Metrics need a decision owner and a unit of action. Adam Sroka frames KPI design as top-down alignment with executive decisions in KPI Design & Metrics Strategy around 22:41. He then warns about vanity metrics and KPI gaming around 26:07 and 28:04. For managed projects, Metrics aren’t only dashboard numbers. They’re acceptance criteria, guardrails, and review triggers.
Mesionis makes that concrete with Definition of Done. His team defines KPIs and success criteria before deep delivery work. It also defines fail-fast checks (17:37-25:17). The same project can need an offline metric, an A/B test, and stakeholder feedback. It may also need monitoring and a production support plan.
The Production ML Project Checklist is the closer checklist when the project changes a live system.
Delivery Under Uncertainty
Data science work is hard to estimate because data access, labels, model behavior, and stakeholder needs can change the plan. Shir Meir Lador’s agile ML discussion names that uncertainty directly. Around 41:06, she discusses data risks and unknowns. Around 44:18 and 45:36, she uses exploration tasks and design stories to manage ML work. Grooming practices and iterative milestones also keep the work from pretending it behaves like ordinary feature delivery (Data Science Management and Agile Machine Learning).
Mesionis uses Kanban to plan sprints and estimate work, while demos keep stakeholder feedback in the lifecycle. His team also keeps feasibility assessment, MVPs, and fail-fast checks (20:54-40:49).
That matches the Machine Learning System Design habit of writing goals, non-goals, assumptions, and data paths before the work becomes expensive. Serving constraints and monitoring belong in the same design.
A project manager keeps the delivery unit small enough to learn.
A useful increment might be a small validation or delivery milestone:
- a validated dataset
- a baseline notebook
- a dashboard with agreed metric definitions
- a design document
- a pilot
- a shadow-mode model
- a monitored batch job
For product-facing experiments, A/B Testing and Product Analytics help separate a real rollout decision from a promising internal score.
Evaluation, Adoption, and Handoff
Evaluation is where project management checks whether the work should continue, change, ship, or stop. In From Analytics to Production ML, Rishabh Bhargava describes production ML as experimental.

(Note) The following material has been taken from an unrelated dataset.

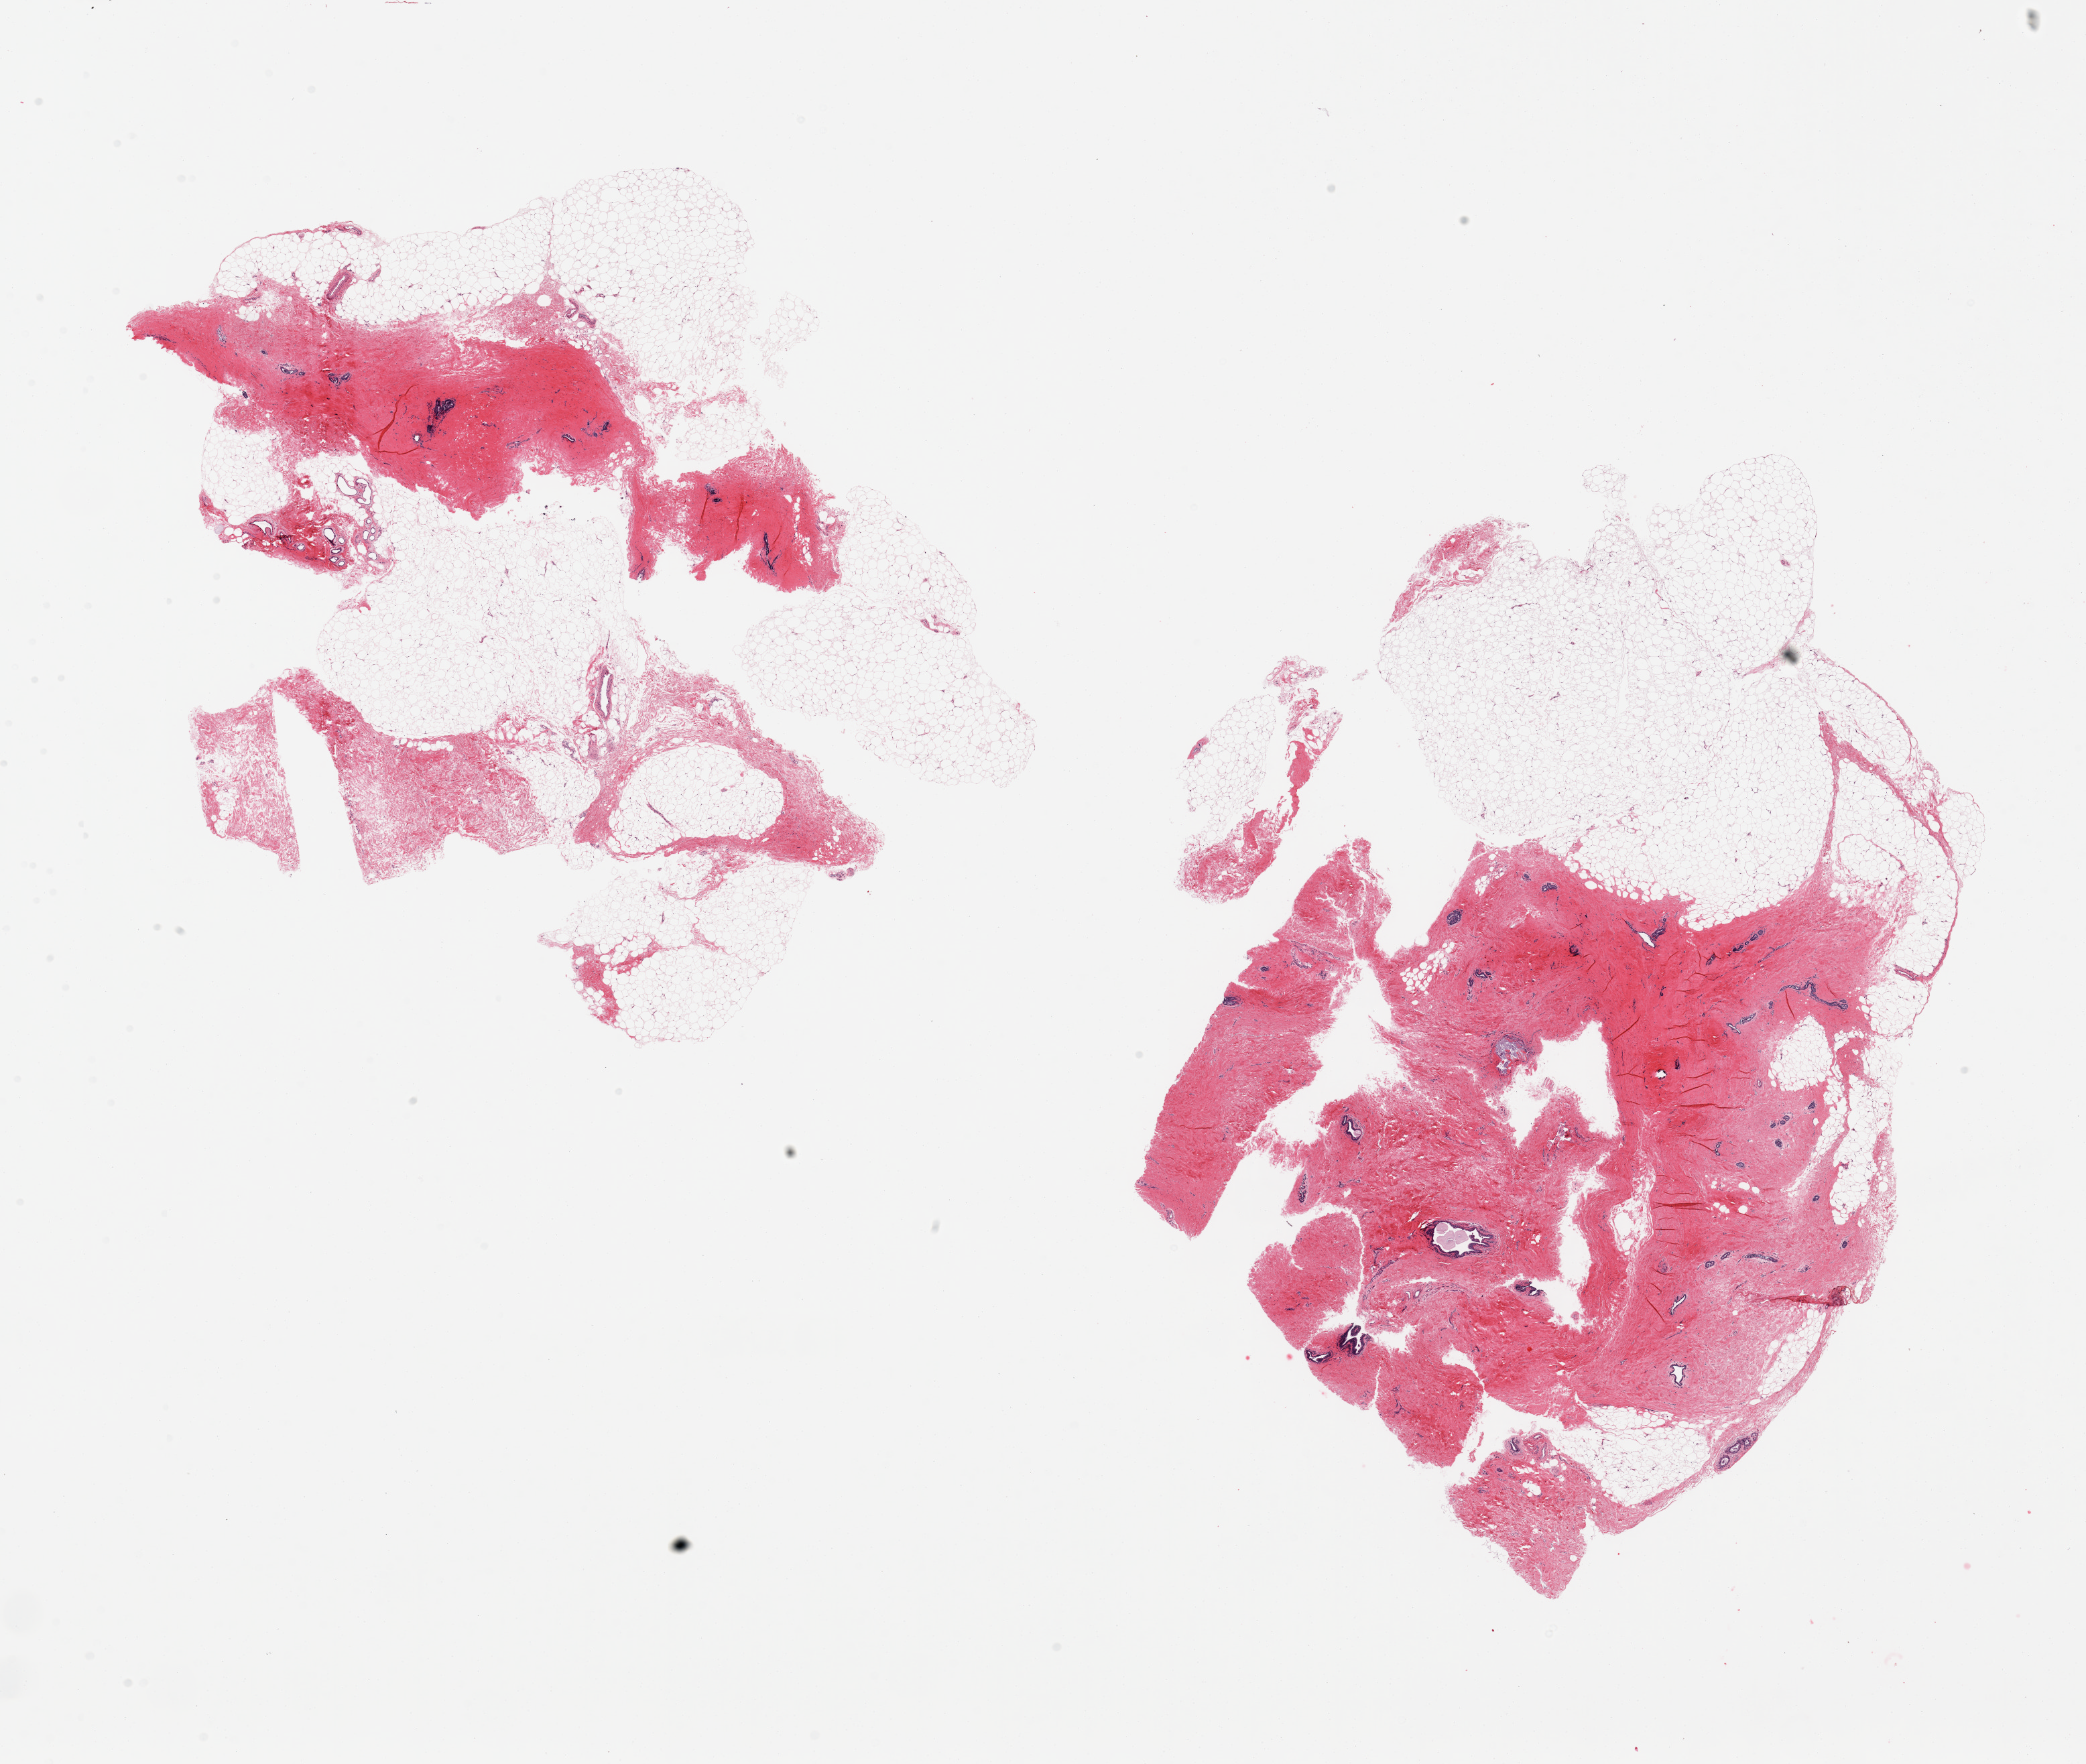
Whole-slide image, H&E stain, brightfield — a low-resolution overview of the entire scanned area, about 24.6 x 20.8 mm, PAXgene-fixed, paraffin-embedded tissue, section of breast (target tissue), donor tissue sample. Male donor.
• pathologist's review note for this sample: 2 pieces, gynecomastoid stromal hyperplasia; ductal elements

Around 28:42, offline experiments, shadow mode, and A/B tests bridge model work to product impact. Around 31:19, segment analysis and root-cause work explain live results. That’s why Evaluation belongs in the project plan, not only in the modeling phase.
Adoption is also part of completion. Caitlin Moorman argues in Last-Mile Data Delivery that data products can fail when users don’t know they exist. They can also fail when users don’t understand or trust them. Sometimes they don’t see how the product fits the decision (24:13-40:53).
For project management, adoption work includes discoverability, interpretability, and workflow placement. Documentation and feedback loops belong there too.
Production handoff should name the owner of data quality and model behavior. It should also name owners for alerts, rollback, and stakeholder communication. Lina Weichbrodt connects project intake, KPIs, stakeholder fears, and service levels in Human-Centered MLOps and Model Monitoring. She also connects post-mortems, drift, and user feedback to the same operating model (4:50-29:23 and 46:28-50:30).
That handoff links MLOps, Model Monitoring, and Production. A project is unfinished if nobody knows what happens when the metric moves, the input data changes, or the model stops helping the user.